[[ DATA PROVIDED, beginning ]]
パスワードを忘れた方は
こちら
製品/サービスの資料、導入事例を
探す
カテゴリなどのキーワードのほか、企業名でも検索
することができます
[[ DATA PROVIDED, end ]]
[[ DATA PROVIDED, beginning ]]
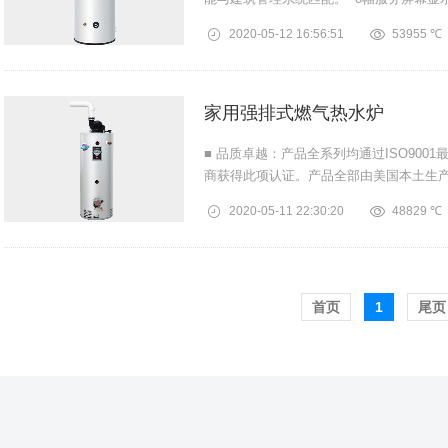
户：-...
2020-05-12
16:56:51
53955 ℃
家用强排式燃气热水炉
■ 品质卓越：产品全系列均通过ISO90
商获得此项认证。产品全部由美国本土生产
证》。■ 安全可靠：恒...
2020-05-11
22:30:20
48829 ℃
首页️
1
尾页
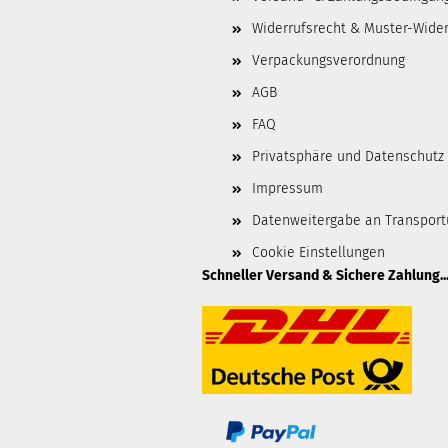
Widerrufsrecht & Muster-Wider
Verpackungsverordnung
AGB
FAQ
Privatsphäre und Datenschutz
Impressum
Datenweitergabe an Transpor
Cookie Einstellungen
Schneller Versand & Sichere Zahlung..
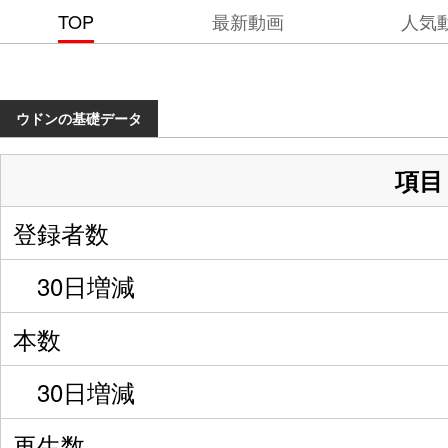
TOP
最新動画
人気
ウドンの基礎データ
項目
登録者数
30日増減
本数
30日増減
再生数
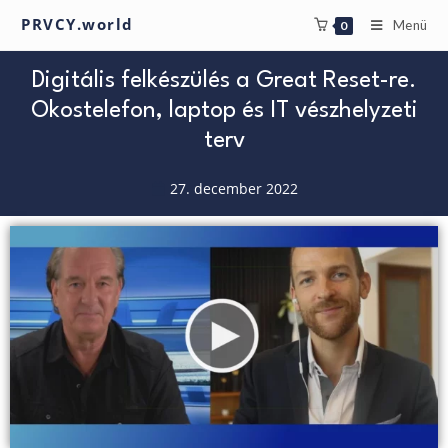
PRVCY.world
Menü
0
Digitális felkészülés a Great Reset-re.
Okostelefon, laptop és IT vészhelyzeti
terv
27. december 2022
[[ DATA PROVIDED, end ]]
REQUIRED WORK:
Above are records with pictures. Reproduce exactly only the lines from the line with "Cookie Einstellungen" through the line with "27. december 2022", both ends included, and leave the pictures out.

REPLY:
Cookie Einstellungen
Schneller Versand & Sichere Zahlung..
TOP
最新動画
人気
ウドンの基礎データ
項目
登録者数
30日増減
本数
30日増減
再生数
PRVCY.world
Menü
0
Digitális felkészülés a Great Reset-re.
Okostelefon, laptop és IT vészhelyzeti
terv
27. december 2022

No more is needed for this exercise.